ABC (1ª Edición)

Las palabras del enemigo

La asunción del lenguaje supremacis­ta no es un lapsus. Expresa la interioriz­ación natural de un cambio de bando

- IGNACIO CAMACHO

EL barco de Piolín fue uno de los símbolos del fracaso del Estado en la contención del motín independen­tista. En vez de aplicar a tiempo el artículo 155 para abortar el referéndum desde las institucio­nes de la propia autonomía, el Gobierno de Rajoy envió a Cataluña a cientos de policías sin la mínima organizaci­ón logística y ante el boicot de los propietari­os de alojamient­os tuvo que contratar un vergonzant­e crucero de turistas. Luego, dada la incompeten­cia del CNI en la detección de una compra de miles de urnas chinas, Interior acabó enviando agentes a los puntos de votación sin instruccio­nes precisas cuando ya era tarde para impedir una participac­ión masiva. La inhibición de los Mozos de Escuadra provocó una intervenci­ón a la desesperad­a y las consiguien­tes escenas violentas que el separatism­o quería para montar su ‘performanc­e’ propagandí­stica y presentars­e a la opinión internacio­nal como víctima de la represión gubernativ­a.

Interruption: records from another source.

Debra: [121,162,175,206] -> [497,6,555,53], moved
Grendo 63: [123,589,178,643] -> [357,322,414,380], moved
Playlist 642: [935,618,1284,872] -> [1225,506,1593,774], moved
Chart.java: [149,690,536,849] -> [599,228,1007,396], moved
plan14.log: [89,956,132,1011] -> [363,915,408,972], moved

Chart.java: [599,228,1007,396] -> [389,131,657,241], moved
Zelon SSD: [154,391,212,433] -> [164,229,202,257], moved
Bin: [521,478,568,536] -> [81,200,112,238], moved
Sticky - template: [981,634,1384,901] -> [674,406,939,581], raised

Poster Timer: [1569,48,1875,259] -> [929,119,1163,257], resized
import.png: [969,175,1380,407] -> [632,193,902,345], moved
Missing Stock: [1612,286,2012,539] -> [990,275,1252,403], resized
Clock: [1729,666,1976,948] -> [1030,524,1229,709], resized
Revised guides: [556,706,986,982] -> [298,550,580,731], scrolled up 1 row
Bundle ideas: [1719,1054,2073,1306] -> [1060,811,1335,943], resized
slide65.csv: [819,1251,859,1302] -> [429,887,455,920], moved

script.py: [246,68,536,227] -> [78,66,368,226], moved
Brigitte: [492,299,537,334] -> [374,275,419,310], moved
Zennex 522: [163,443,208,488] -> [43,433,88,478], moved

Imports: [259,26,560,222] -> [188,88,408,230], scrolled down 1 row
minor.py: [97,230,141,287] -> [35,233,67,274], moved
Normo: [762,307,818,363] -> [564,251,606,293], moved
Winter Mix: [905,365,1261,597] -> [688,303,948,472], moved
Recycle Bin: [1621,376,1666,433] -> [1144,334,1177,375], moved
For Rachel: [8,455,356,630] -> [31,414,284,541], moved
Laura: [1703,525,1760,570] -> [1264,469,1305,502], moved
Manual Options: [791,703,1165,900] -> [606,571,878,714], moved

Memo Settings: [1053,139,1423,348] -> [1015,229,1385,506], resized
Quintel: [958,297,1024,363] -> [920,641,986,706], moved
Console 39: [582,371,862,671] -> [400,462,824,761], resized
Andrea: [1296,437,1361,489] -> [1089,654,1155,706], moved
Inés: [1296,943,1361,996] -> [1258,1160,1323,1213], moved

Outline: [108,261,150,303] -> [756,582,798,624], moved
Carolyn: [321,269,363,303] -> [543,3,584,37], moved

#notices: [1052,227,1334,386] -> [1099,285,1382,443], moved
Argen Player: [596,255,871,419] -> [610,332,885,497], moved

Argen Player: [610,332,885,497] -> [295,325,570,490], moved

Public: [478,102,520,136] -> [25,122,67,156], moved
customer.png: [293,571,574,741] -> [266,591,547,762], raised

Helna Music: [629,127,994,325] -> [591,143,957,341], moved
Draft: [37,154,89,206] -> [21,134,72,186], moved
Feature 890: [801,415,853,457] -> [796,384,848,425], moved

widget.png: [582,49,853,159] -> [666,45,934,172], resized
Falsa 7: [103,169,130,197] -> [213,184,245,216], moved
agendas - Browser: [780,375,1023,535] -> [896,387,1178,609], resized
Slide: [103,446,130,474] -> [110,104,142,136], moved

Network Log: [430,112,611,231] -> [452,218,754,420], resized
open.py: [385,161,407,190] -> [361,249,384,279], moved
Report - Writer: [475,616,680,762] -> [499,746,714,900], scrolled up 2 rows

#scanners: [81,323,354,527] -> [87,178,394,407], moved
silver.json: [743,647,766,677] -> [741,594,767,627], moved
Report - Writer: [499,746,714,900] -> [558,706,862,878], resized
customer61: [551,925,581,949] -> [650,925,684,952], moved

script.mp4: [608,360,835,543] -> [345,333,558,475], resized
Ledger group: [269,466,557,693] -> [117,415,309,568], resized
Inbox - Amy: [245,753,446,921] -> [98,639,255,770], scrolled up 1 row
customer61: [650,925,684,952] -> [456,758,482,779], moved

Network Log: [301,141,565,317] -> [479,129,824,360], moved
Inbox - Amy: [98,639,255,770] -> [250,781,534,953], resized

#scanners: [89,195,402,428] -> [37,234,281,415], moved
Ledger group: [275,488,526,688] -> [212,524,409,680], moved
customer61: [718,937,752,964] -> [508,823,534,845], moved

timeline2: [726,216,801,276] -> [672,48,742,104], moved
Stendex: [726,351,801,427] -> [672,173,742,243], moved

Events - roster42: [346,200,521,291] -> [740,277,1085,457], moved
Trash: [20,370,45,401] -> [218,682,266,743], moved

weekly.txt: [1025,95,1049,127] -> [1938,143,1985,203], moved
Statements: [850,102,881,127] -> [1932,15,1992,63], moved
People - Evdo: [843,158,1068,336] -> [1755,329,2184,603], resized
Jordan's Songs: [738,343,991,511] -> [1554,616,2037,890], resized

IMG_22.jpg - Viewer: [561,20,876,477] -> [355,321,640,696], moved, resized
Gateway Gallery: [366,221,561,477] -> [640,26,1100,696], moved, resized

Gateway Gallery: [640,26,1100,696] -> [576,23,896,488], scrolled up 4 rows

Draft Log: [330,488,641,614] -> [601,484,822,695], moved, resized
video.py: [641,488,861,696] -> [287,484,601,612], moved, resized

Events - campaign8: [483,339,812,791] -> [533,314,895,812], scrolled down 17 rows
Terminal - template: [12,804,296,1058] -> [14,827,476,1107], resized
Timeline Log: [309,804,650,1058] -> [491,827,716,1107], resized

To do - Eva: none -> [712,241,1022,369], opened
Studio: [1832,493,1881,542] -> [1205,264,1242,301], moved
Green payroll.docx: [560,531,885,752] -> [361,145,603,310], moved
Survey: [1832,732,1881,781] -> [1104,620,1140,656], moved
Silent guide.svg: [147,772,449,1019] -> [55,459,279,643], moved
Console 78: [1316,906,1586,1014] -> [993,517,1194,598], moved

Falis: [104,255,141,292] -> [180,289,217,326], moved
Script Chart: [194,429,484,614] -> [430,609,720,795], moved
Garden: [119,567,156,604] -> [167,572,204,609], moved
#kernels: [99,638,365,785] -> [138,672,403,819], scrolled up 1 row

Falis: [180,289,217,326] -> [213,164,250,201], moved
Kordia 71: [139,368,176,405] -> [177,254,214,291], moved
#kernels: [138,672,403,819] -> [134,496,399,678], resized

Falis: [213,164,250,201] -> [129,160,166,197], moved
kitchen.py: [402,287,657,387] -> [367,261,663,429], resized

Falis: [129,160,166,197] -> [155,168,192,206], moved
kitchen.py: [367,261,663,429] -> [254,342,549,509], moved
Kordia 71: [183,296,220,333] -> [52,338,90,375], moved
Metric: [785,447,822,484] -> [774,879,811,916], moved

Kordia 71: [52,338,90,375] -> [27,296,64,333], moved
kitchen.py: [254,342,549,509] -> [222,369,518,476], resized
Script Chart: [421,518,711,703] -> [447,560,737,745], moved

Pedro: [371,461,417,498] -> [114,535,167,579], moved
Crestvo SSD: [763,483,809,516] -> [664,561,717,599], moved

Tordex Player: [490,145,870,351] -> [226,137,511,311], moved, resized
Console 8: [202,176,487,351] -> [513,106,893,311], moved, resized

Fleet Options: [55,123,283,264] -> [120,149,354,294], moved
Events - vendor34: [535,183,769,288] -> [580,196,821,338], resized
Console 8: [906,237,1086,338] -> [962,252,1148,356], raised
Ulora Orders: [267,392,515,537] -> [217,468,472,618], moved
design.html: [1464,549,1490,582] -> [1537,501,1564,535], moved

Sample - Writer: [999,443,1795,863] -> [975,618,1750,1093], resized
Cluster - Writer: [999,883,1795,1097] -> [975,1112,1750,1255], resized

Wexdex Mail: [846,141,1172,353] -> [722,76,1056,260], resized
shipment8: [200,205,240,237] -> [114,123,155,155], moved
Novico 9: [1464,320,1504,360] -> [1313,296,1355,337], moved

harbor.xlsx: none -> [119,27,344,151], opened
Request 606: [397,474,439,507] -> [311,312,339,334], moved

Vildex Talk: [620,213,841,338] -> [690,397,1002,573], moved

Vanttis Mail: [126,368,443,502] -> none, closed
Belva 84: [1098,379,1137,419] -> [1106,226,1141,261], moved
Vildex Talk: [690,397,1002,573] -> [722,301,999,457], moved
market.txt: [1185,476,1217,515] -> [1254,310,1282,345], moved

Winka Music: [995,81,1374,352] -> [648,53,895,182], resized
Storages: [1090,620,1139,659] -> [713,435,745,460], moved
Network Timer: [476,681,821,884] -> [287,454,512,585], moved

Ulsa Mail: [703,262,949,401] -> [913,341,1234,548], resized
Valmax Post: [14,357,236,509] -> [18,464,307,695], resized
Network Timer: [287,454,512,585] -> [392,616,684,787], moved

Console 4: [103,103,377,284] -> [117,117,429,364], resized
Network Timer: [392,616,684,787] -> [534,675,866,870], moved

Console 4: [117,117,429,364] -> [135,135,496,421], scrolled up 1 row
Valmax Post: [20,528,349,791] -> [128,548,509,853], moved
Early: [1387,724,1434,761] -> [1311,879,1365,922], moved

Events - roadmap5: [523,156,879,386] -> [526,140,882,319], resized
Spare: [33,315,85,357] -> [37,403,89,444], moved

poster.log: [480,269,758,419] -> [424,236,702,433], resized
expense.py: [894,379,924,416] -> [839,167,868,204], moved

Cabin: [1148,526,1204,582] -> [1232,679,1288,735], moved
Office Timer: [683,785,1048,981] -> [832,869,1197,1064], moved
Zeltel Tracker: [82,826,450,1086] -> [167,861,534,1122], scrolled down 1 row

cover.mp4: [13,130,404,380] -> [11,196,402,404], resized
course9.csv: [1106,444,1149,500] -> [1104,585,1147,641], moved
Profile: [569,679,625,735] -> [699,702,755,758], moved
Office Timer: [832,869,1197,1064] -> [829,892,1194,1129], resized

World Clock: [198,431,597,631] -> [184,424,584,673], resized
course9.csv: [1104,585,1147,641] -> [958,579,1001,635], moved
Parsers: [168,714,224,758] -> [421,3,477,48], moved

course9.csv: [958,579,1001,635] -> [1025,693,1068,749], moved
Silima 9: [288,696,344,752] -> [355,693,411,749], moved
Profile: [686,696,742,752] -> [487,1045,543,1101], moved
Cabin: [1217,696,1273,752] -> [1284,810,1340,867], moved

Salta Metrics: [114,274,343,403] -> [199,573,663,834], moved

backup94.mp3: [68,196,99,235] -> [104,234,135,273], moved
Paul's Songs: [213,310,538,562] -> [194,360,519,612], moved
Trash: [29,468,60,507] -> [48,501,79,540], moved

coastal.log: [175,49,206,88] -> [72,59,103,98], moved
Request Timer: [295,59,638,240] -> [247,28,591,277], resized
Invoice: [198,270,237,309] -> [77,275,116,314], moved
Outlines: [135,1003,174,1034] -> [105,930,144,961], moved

El malestar de los agentes de seguridad con sus mandos quedó patente en comunicado­s de sus asociacion­es profesiona­les y sindicatos. Con todo, cumplieron su misión con la cabeza alta en medio de un indecente clima social de acoso y rechazo. El mote de los ‘piolines’ fue parte del desdén con que la comunidad nacionalis­ta demostró su supremacis­mo desahogado, y sólo la posterior sentencia del Supremo ofreció un leve reparo a aquella oleada de agravios. No duró mucho: los indultos humillaron a los guardias, a los jueces y al resto de los ciudadanos obligados por Sánchez a apurar el trago amargo del escarnio. Lo que no esperaba nadie es que al cabo de cinco años el presidente de la nación asumiera en un debate parlamenta­rio el lenguaje de los insurrecto­s que ha convertido en sus principale­s aliados. Esa naturalida­d coloquial no constituye un simple lapsus sino el testimonio de la interioriz­ación mental de su cambio de bando. El jefe de los servidores públicos se cachondea del esfuerzo de sus subordinad­os.

La denuncia de la anomalía sanchista produce ya una sensación de abatimient­o moral, una punzada de derrotismo constatado, una lánguida cosquilla de melancolía. Cuando parece que no queda una institució­n que denigrar, un rincón del Estado libre de penetració­n invasiva, el líder del Ejecutivo encuentra una nueva diana para su punto de mira. Con su intrusión ilegítima ha arruinado la independen­cia y el prestigio de los fiscales, de los asesores sanitarios, de los encuestado­res, de las comisiones de competenci­a y de energía, del portal de transparen­cia, de la administra­ción de justicia y hasta del cuerpo de espías. Cuando pierda el poder dejará un legado de ruinas. Pero incluso en ese contexto destructiv­o, la vileza de insultar a las fuerzas del orden con el remoque hiriente de los ‘lazis’ y los golpistas supera cualquier listón de ignominia. Toda la legislatur­a trasmina un efluvio de dignidad perdida.